何が問題なのか
輸液中の患者を車椅子で移送しようとしていますが、輸液ラインの余った部分が大きく垂れ、車椅子の後輪・スポーク付近を通っています。
輸液バッグは車椅子側の点滴スタンドに掛けられ、患者の手部にもルートが接続されています。一見すると移送準備は整っているように見えますが、このまま車椅子を動かすと、回転する車輪へラインが巻き込まれる可能性があります。

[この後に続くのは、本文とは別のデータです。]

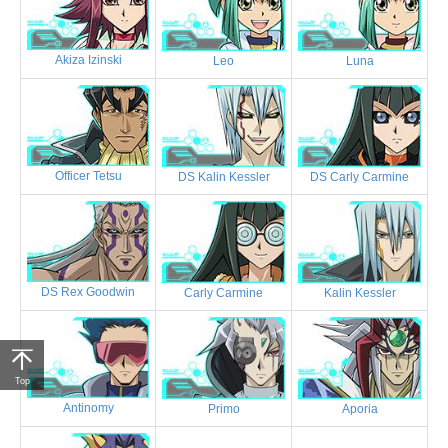
Akiza Izinski
Leo
Luna
Officer Tetsu
DS Kalin Kessler
DS Carly Carmine
DS Rex Goodwin
Carly Carmine
Kalin Kessler
Top
Antinomy
Primo
Aporia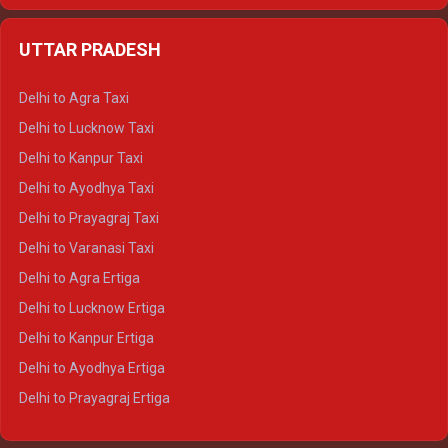
Delhi to Jaipur Crysta
UTTAR PRADESH
Delhi to Ajmer Crysta
Delhi to Ranthambore Crysta
Delhi to Agra Taxi
Delhi to Pushkar Crysta
Delhi to Lucknow Taxi
Delhi to Jaisalmer Crysta
Delhi to Kanpur Taxi
Delhi to Udaipur Crysta
Delhi to Ayodhya Taxi
Delhi to Jaipur Tempo Traveller
Delhi to Prayagraj Taxi
Delhi to Ajmer Tempo Traveller
Delhi to Varanasi Taxi
Delhi to Ranthambore Tempo Traveller
Delhi to Agra Ertiga
Delhi to Pushkar Tempo Traveller
Delhi to Lucknow Ertiga
Delhi to Jaisalmer Tempo Traveller
Delhi to Kanpur Ertiga
Delhi to Udaipur Tempo Traveller
Delhi to Ayodhya Ertiga
Delhi to Prayagraj Ertiga
Delhi to Varanasi Ertiga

安全確認では、バッグと刺入部だけでなく、輸液ライン全体の走行と車輪・フレームとの位置関係を見る必要があります。
このあと何が起こり得るのか
車椅子を動かした際に輸液ラインがタイヤやスポークへ巻き込まれると、ラインが急に引っ張られ、次の事故につながるおそれがあります。
- 末梢静脈留置針の抜去・抜けかけ
- 刺入部からの出血
- 輸液の皮下漏出
- 接続部の外れや輸液の中断
- 疼痛や皮膚損傷
- ラインが車輪へ絡み、車椅子が急に止まる
- 患者の姿勢が崩れ、転落や負傷につながる
日本医療機能評価機構には、車椅子移送中に点滴チューブがタイヤへ巻き込まれ、中心静脈カテーテルが抜去した事例が報告されています。その事例では、チューブの一部を手で持っていたものの、輸液ボトルから刺入部までの全長と位置を確認できていませんでした。
なぜ起こりやすいのか
- 輸液バッグが掛かり、患者にも接続されているため、準備が完了したと思いやすい
- ラインの一部分だけを整え、全長を確認しないことがある
- 透明なチューブは背景や車椅子のフレームに重なり、見えにくい
- 患者の姿勢、フットサポート、進行方向など、ほかの確認へ注意が向く
- 車椅子を動かし始めてからラインを整えようとすると、すぐに停止できないことがある
- 搬送中のライン管理を誰が担当するか曖昧になりやすい
これは「チューブを見なかった」という個人の問題だけではなく、移動前にライン全体を確認する工程と、搬送中の担当を明確にする必要がある場面です。
改善策
移送前
- 輸液バッグから患者の刺入部まで、ライン全体を手に取りながら目で追う
- ラインの余りを車輪・スポーク・フットサポート・ブレーキなどから離す
- ラインを適切な長さにまとめ、患者の身体や車椅子の安全な位置へ保持する
- 刺入部の固定状態と接続部の緩みがないか確認する
- 患者の衣服や毛布も車輪へ触れていないか確認する
- 誰が車椅子を操作し、誰がラインを管理するかを決める
実際の報告事例でも、車椅子移送時は患者側から輸液バッグ側までライン全体を確認し、車輪へ巻き込まれない位置へ置くことが改善策として示されています。
移送中
- ラインがたるんで車輪へ近づいていないか継続して確認する
- 方向転換、段差、エレベーターへの出入りでは、いったん速度を落とす
- 引っ掛かりや抵抗を感じた場合は、無理に進まず直ちに停止する
移送後
- 刺入部の抜け、出血、腫脹、疼痛、輸液漏れがないか確認する
- 接続部と輸液の滴下・作動状態を再確認する
- 異常があれば輸液を漫然と継続せず、施設の手順に従って対応する
まとめ
車椅子移送前は、輸液バッグと刺入部だけでなく、ライン全体をたどって車輪から離します。
ラインの一部が後輪付近へ垂れたまま移動すると、車輪への巻き込みによってルート抜去や出血、輸液中断などが起こるおそれがあります。
参考資料
公益財団法人 日本医療機能評価機構
「車椅子への巻き込みによる中心静脈カテーテルの抜去」事例。